Le rattrapage devrait être consistant. En plus des pêches de proximité dans lesquelles Lenka a réussi à prendre une poignée de belles truites (et moi une poignée de -belles ?- photos) en peu de sorties, nous avons consacré quelques journées au Duels toujours conviviaux organisés par Carnatoulouse Evenements, et surtout nous sommes allés pêcher en Bretagne en compagnie de Laurent, en Suède avec l’équipe habituelle, et dans le Jura chez Vincent, où nous voulions revenir après notre visite en mars, mais avec des niveaux moins tendus pour pêcher en priorité aux AN.

C’est donc chez Vincent que nous attaquons, après avoir répondu à l’invitation de Sylvain pour venir sur les lacs alpins en compagnie de tous les pêcheurs de chez Berkley. Je ne reviendrai pas dessus, Sylvain, Gaël et Quentin l’ont déjà fait mieux que nous aurions pu le faire sur leurs blogs respectifs. L’équipe est plus que super, la pêche en elle même a été chouette à découvrir (de bons profs ?) même avec peu de poissons au bateau…

Le Jura, donc…

Le débit est divisé par 4 ou 5 par rapport à notre visite de mars, une pêche un peu fine aux AN est possible, Vincent a cette fois posé une journée pour pêcher en notre compagnie, et Yo nous a rejoints pour l’occasion, histoire de se promener (ce mec ne pêche pas, c’est un touriste, même à trois bornes de chez lui !) à nos côtés. Tout est donc parfait.

Choc des cultures

Quelques jours auparavant, Vincent m’avait envoyé cette vidéo prise depuis la fenêtre de sa cuisine, pendant sa pause repas de midi…
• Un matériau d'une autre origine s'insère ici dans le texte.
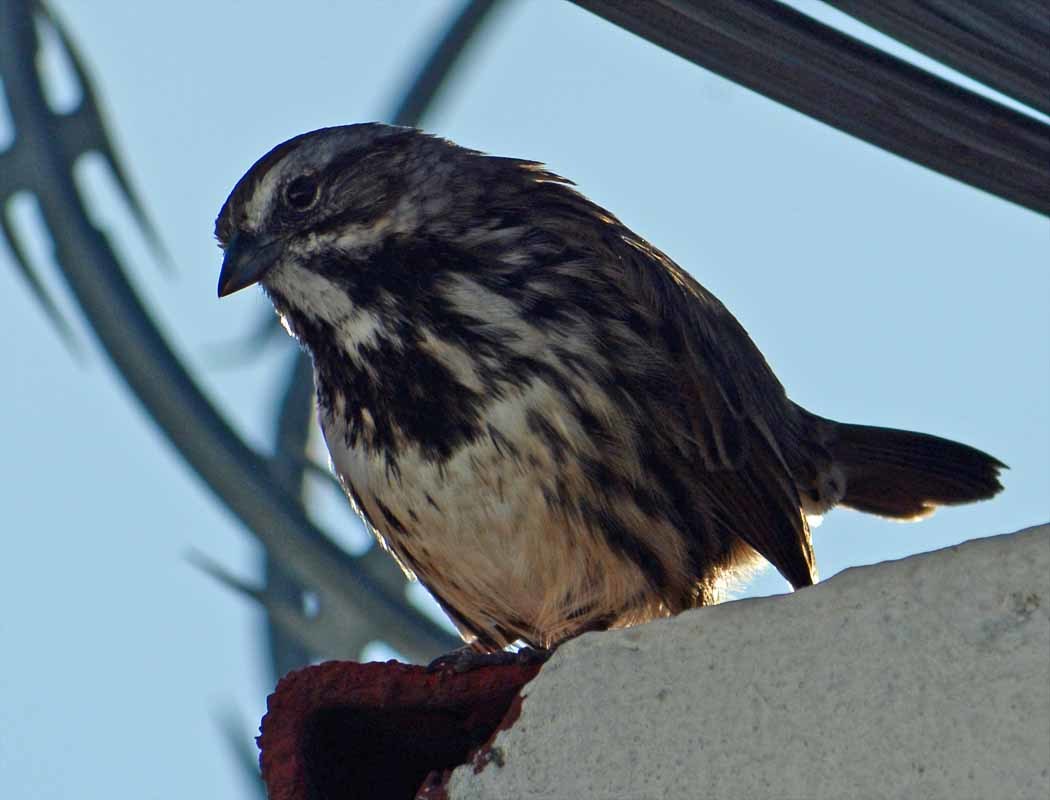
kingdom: Animalia
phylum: Chordata
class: Aves
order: Passeriformes
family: Passerellidae
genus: Melospiza
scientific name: Melospiza melodia
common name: Song sparrow
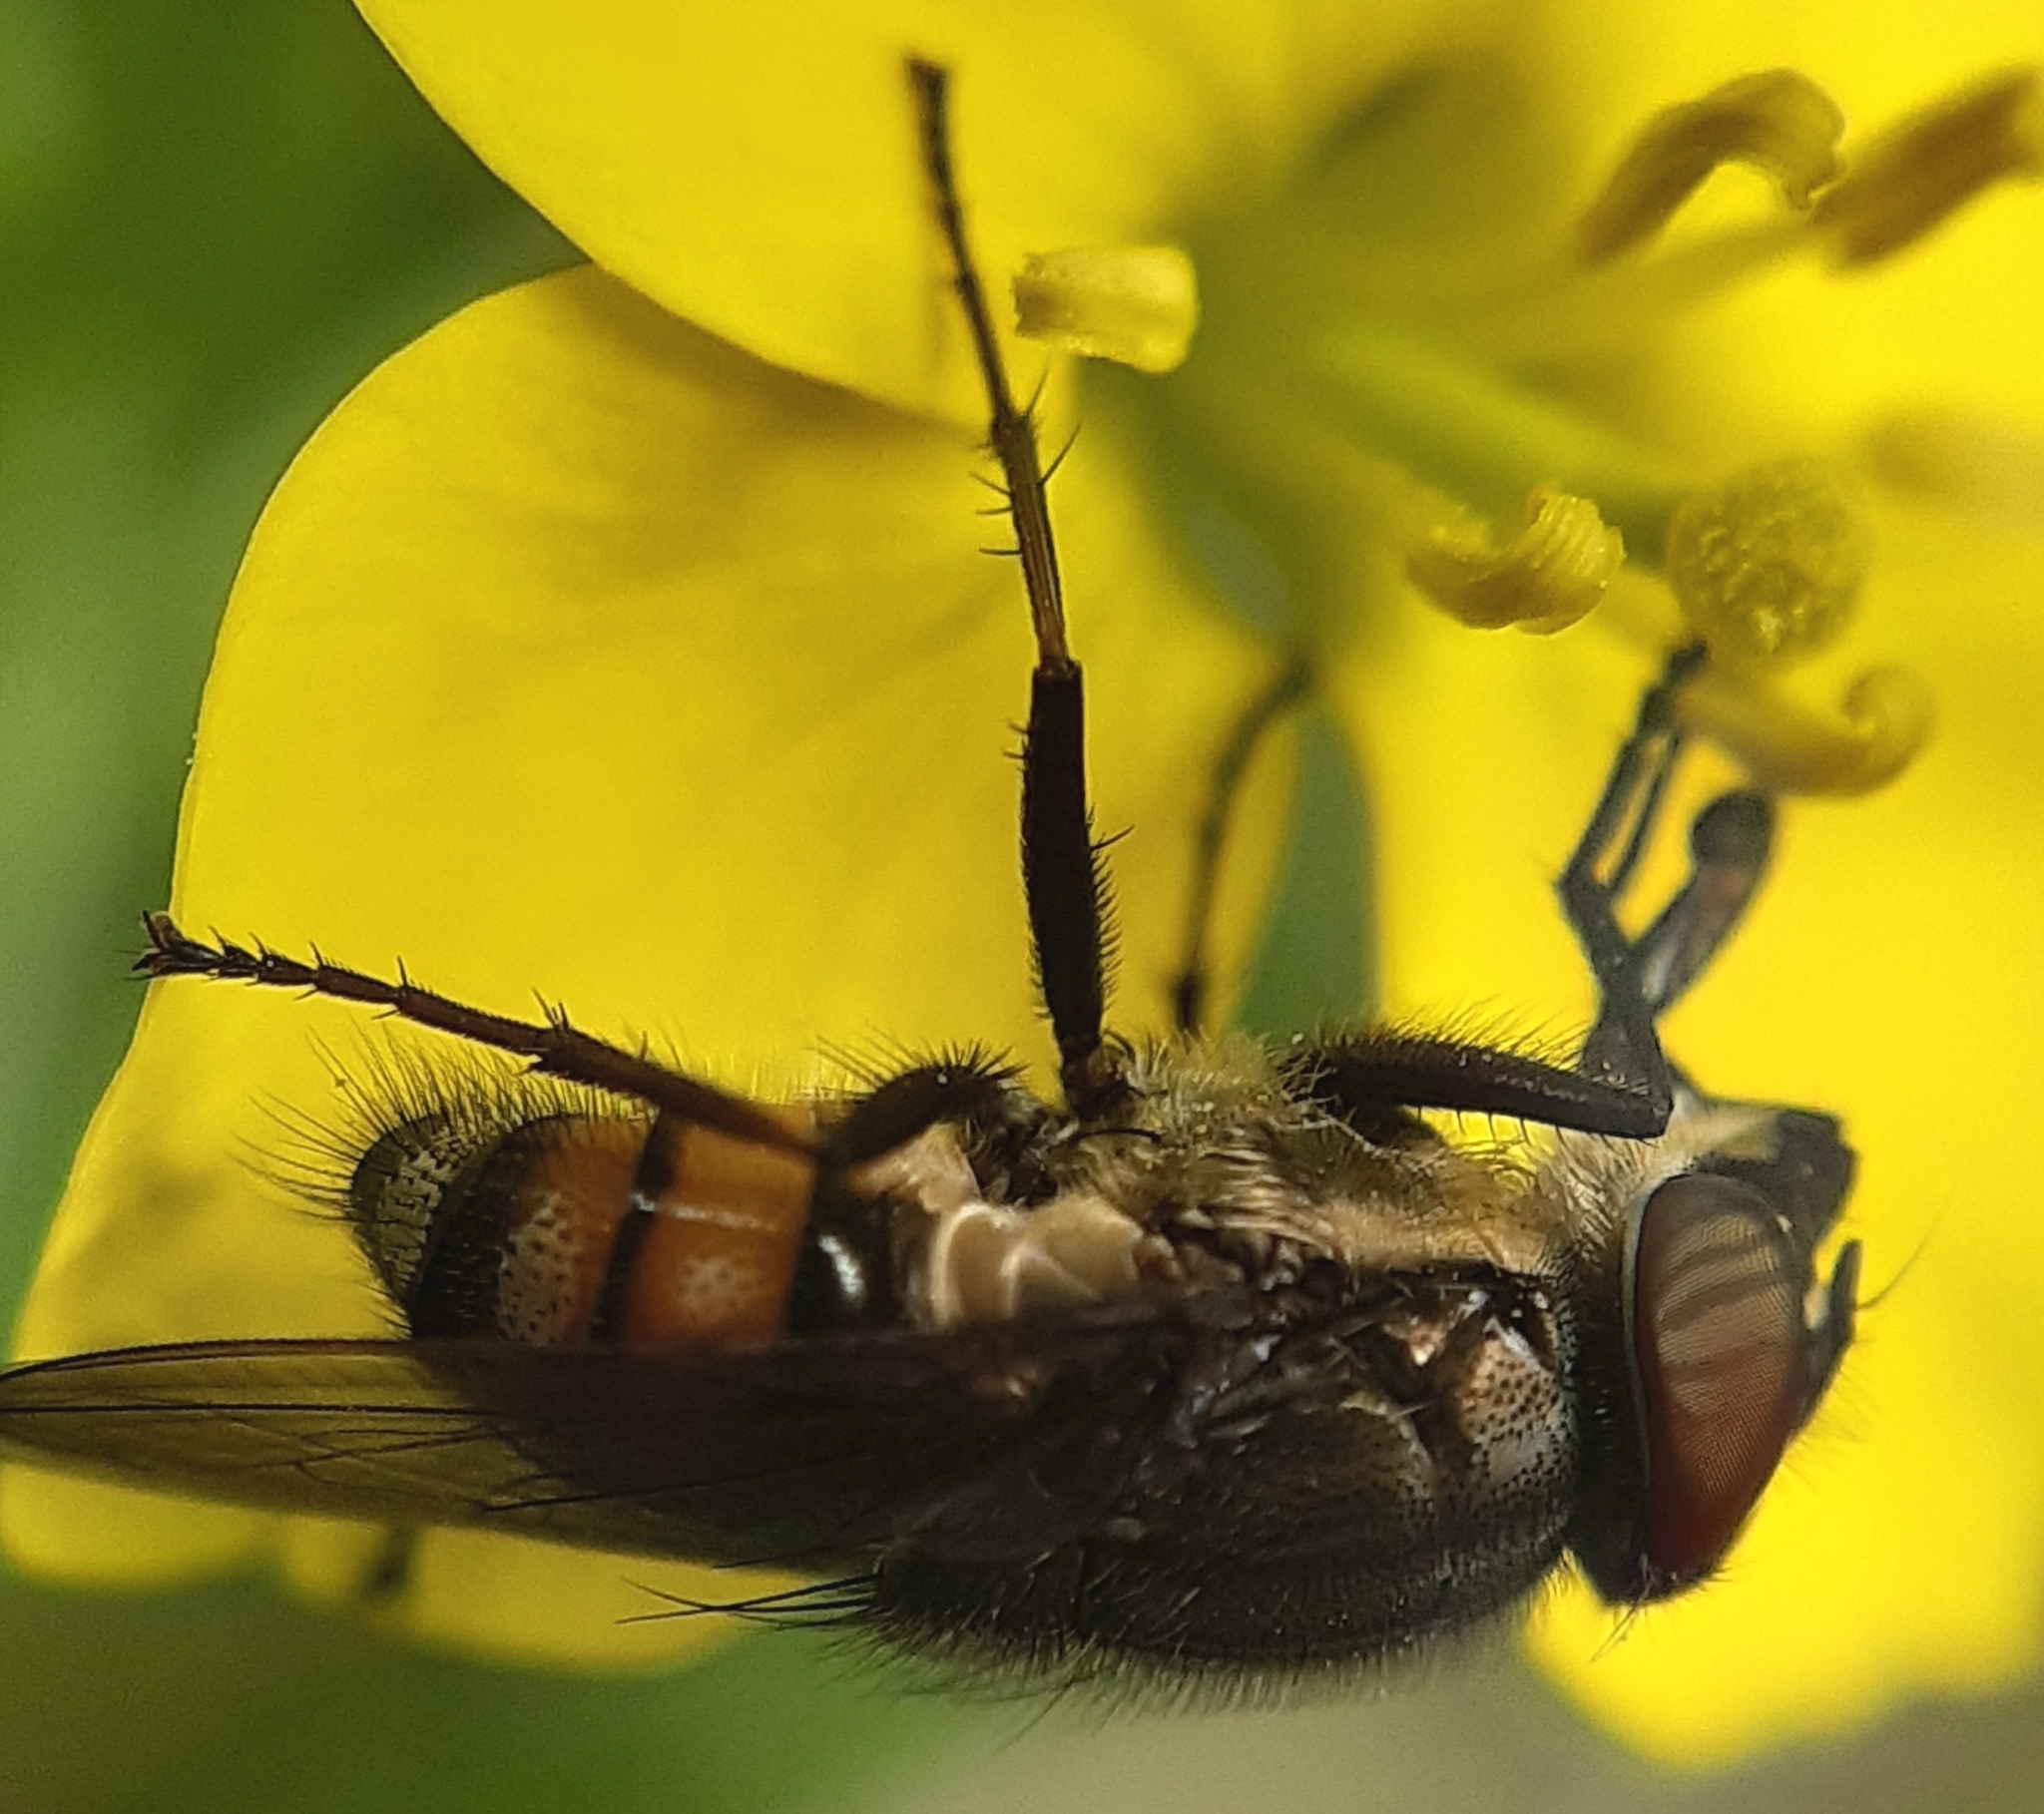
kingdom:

Surface… from Vincent REYNAUD on Vimeo.

Le matin, je viens d’émerger quand j’entre dans la cuisine, et les deux compères sont en train d’observer un poisson qui se gave, au même endroit. Demi-café, je reste en short, juste le temps d’enfiler une paire de pompes et de nouer une pointe, et me voilà auprès de la truite. Une fois placé une dizaine de mètres en aval, cette mule vient se mettre dans mes pieds, dans vingt centimètres d’eau cristalline. Je suis persuadé qu’elle va me griller… et puis non. Il faudra plusieurs passages pour qu’elle sorte le nez de ses nymphes, mais elle finit par regarder en l’air en direction de mon petit cdc, pour me coller une petite misère sur ma fidèle Streamflex :

Matin Jurassien par pecheur-chautagnard

 

Une quarantaine de centimètres. La fin de ma tasse de café n’a même pas eu le temps de refroidir. C’est la classe ce pays.

Rendus au bord de la rivière, nous avons hâte de voir si les touches seront au rendez-vous, et la préparation est rapide…

Vincent est dans son élément, il déclenche rapidement des touches.

 

Une pectorale de ce poisson présente une marbrure jusque là jamais vue pour moi…

Yo casse très vite sur une belle truite, le frein de son moulin de 1916 étant collé à la cyano. Ce mec est incroyable…

Je branche, mais j’y aurai droit aussi, Vincent m’accusant de ne pas tirer sur les poissons, probablement à cause de la puissance de ma canne qui ne pliait pas assez à son goût. Sur une tuite sympa, j’ai tiré plus, et plus, c’était trop. Tant mieux pour elle qui aura été embêtée encore moins longtemps, puisque les hameçons sans ardillons permettent de ne pas vraiment avoir de doutes sur la facilité de la truite à se libérer du montage. J’en prends quand même une sympa…

Puis une autre…

Lenka prend un gros ombre qu’elle remet immédiatement à l’eau…

…mais a du mal avec les configs qui ne nous sont pas habituelles. Ca n’est qu’au coup du soir qu’elle parviendra à régler un petit détail dans sa plombée qui lui fera sentir la pêche. La différence sera flagrante.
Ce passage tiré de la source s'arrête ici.